We use multi-hot encoding for WikiProject tags (multi-label problem)
We apply undersampling of majority labels and oversampling of minority labels using a controlled hybrid approach
We extract features using:
Bag-of-Words (TF-IDF)
FastText embeddings averaged over article tokens

We split the dataset into stratified train/test folds while preserving label distribution.

from sklearn.model_selection import train_test_split
from sklearn.preprocessing import MultiLabelBinarizer

mlb = MultiLabelBinarizer()
y = mlb.fit_transform(draft_labels)
X_train, X_test, y_train, y_test = train_test_split(X, y, stratify=y)

Model Overview

We trained a multilabel classifier to predict topics for new Wikipedia drafts using:

Text features: Bag-of-words and fastText word vectors
Labels: Community-curated WikiProject categories
Classifiers: Logistic regression, one-vs-rest models

Code snippet: Baseline model with Scikit-learn

from sklearn.linear_model import LogisticRegression
from sklearn.multiclass import OneVsRestClassifier
from sklearn.feature_extraction.text import TfidfVectorizer

# Preprocess draft text
vectorizer = TfidfVectorizer(max_features=10000)
X = vectorizer.fit_transform(draft_texts)
y = draft_labels  # multi-hot encoded WikiProject tags

# Train classifier
clf = OneVsRestClassifier(LogisticRegression())
clf.fit(X, y)

📊 Evaluation Metrics

To evaluate our topic prediction model, we use standard multilabel classification metrics:

Precision: What proportion of predicted topics are actually correct?
Recall: What proportion of relevant topics are successfully predicted?
F1 Score: Harmonic mean of precision and recall, providing a balanced measure.
Coverage Error: Measures how far down the ranked list of topics we have to go to cover all true labels.
Subset Accuracy: Percentage of examples where all predicted labels exactly match the true set (strict metric).

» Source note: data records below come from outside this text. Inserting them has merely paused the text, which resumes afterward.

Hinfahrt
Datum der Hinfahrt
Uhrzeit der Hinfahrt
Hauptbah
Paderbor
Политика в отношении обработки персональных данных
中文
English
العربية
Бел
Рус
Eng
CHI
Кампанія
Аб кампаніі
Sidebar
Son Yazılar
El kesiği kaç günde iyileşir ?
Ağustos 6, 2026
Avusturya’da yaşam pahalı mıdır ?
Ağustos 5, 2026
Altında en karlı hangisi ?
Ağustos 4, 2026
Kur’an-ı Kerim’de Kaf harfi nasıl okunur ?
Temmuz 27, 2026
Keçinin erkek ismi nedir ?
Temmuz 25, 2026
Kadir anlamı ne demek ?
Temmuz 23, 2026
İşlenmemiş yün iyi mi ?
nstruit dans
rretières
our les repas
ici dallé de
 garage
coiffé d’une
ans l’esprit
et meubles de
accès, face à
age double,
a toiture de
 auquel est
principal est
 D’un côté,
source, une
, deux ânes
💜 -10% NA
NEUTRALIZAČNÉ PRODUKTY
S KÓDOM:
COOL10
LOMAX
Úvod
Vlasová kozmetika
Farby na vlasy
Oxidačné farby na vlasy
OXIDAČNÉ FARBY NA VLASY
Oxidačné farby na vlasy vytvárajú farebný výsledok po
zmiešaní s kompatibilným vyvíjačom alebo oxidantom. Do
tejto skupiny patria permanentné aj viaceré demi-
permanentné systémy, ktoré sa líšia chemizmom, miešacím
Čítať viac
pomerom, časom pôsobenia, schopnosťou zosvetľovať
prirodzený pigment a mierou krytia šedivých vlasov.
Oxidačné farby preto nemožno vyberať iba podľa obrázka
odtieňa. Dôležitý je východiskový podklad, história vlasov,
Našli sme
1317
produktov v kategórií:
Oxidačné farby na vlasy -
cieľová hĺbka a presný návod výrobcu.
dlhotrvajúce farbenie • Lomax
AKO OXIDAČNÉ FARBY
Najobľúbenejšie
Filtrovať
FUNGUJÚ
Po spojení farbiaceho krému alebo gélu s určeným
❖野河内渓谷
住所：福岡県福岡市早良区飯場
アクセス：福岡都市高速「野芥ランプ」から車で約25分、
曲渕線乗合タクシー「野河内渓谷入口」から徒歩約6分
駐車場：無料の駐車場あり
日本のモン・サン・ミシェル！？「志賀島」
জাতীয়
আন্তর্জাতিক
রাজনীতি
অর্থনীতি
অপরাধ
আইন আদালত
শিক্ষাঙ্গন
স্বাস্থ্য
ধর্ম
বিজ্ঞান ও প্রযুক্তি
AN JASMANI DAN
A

We report both macro and micro versions of these metrics:

Macro averages over all labels equally, highlighting performance on rare topics.
Micro aggregates over all instances, reflecting overall system performance.

Below is the precision-recall (PR) curve for our best-performing model across all 43 topic categories:

Precision recall curve.

The curve shows high performance in high-confidence regions, indicating the model’s utility in supporting triage through confidence-based routing.

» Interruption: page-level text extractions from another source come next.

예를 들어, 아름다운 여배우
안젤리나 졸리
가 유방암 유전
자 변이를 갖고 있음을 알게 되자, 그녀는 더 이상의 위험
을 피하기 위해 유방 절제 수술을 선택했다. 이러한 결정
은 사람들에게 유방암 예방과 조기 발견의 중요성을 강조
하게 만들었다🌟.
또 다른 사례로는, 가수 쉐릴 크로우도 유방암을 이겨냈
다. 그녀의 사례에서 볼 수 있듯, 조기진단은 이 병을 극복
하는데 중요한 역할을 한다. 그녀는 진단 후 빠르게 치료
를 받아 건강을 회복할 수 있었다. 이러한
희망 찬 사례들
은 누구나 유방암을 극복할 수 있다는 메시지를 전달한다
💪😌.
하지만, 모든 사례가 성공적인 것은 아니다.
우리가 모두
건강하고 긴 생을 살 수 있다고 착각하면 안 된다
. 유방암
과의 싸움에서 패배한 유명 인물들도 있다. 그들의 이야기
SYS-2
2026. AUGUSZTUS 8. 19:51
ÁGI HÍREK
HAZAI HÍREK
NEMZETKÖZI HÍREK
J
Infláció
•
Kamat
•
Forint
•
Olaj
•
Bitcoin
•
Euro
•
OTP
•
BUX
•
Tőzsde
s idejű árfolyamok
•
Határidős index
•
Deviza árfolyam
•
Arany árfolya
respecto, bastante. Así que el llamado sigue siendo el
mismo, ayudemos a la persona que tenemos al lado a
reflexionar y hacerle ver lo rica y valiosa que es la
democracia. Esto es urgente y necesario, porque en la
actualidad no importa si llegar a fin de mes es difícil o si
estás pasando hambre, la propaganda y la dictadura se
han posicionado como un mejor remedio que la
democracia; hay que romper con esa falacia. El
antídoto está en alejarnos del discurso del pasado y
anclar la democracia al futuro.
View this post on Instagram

🔍 Insights from Topic Prediction on Drafts

Our analysis surfaced several key takeaways:

Early drafts contain rich topical signals – Even just the opening sentences of a draft can be used to reliably predict WikiProject-level topics.
Wikipedia’s folksonomies are machine-actionable – Despite their grassroots origins, WikiProjects form a surprisingly consistent label set that works well for ML tasks after normalization.
Topic predictability varies by category – Technical domains (e.g., “Computing”, “Medicine”) are easier to identify, while broad domains (e.g., “Culture”, “Society”) show significant overlap and ambiguity.
Model confidence is a useful signal – High-confidence predictions align with clearer cases; low-confidence predictions often highlight time-consuming judgment calls (TCJCs).

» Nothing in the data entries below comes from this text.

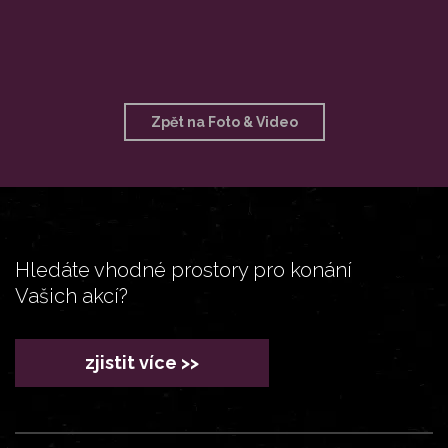
Zpět na Foto & Video
Hledáte vhodné prostory pro konání
Vašich akcí?
zjistit více >>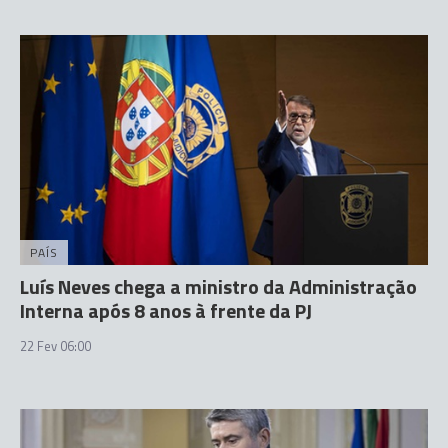
PAÍS
Luís Neves chega a ministro da Administração
Interna após 8 anos à frente da PJ
22 Fev 06:00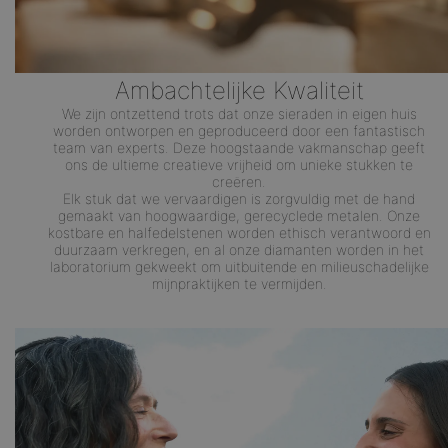
Ambachtelijke Kwaliteit
We zijn ontzettend trots dat onze sieraden in eigen huis
worden ontworpen en geproduceerd door een fantastisch
team van experts. Deze hoogstaande vakmanschap geeft
ons de ultieme creatieve vrijheid om unieke stukken te
creëren.
Elk stuk dat we vervaardigen is zorgvuldig met de hand
gemaakt van hoogwaardige, gerecyclede metalen. Onze
kostbare en halfedelstenen worden ethisch verantwoord en
duurzaam verkregen, en al onze diamanten worden in het
laboratorium gekweekt om uitbuitende en milieuschadelijke
mijnpraktijken te vermijden.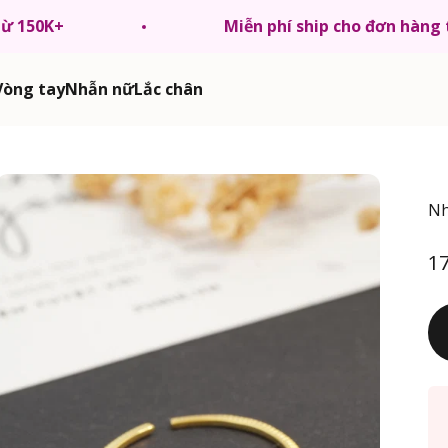
từ 150K+
Miễn phí ship cho đơn hàng
Vòng tay
Nhẫn nữ
Lắc chân
Nh
Gi
1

These insights can help reviewers better triage new drafts—by prioritizing ambiguous, low-confidence drafts that most need expert attention.

🚀 Future Directions

This work opens up several avenues for tooling and research:

Reviewer Routing Interfaces: Develop UI tools to route drafts based on predicted topic and model confidence to the most appropriate WikiProject reviewers.
Interactive Topic Feedback: Allow reviewers to adjust model-predicted topics, creating a human-in-the-loop system that continuously improves via feedback.
Ontology-Aware Modeling: Incorporate the hierarchical structure of WikiProjects (e.g., Biography > Scientists > Biologists) to support more granular and semantically aware predictions.
Explainable AI Integration: Highlight influential words or phrases in the draft that led to a given topic prediction to improve reviewer trust and transparency.
Tooling for Draft Backlogs: Integrate predictions into the Page Curation Tool and AfC dashboards to offer suggested topics for new drafts at scale.

Together, these next steps can move Wikipedia’s article review from reactive backlog management to proactive, intelligent triage.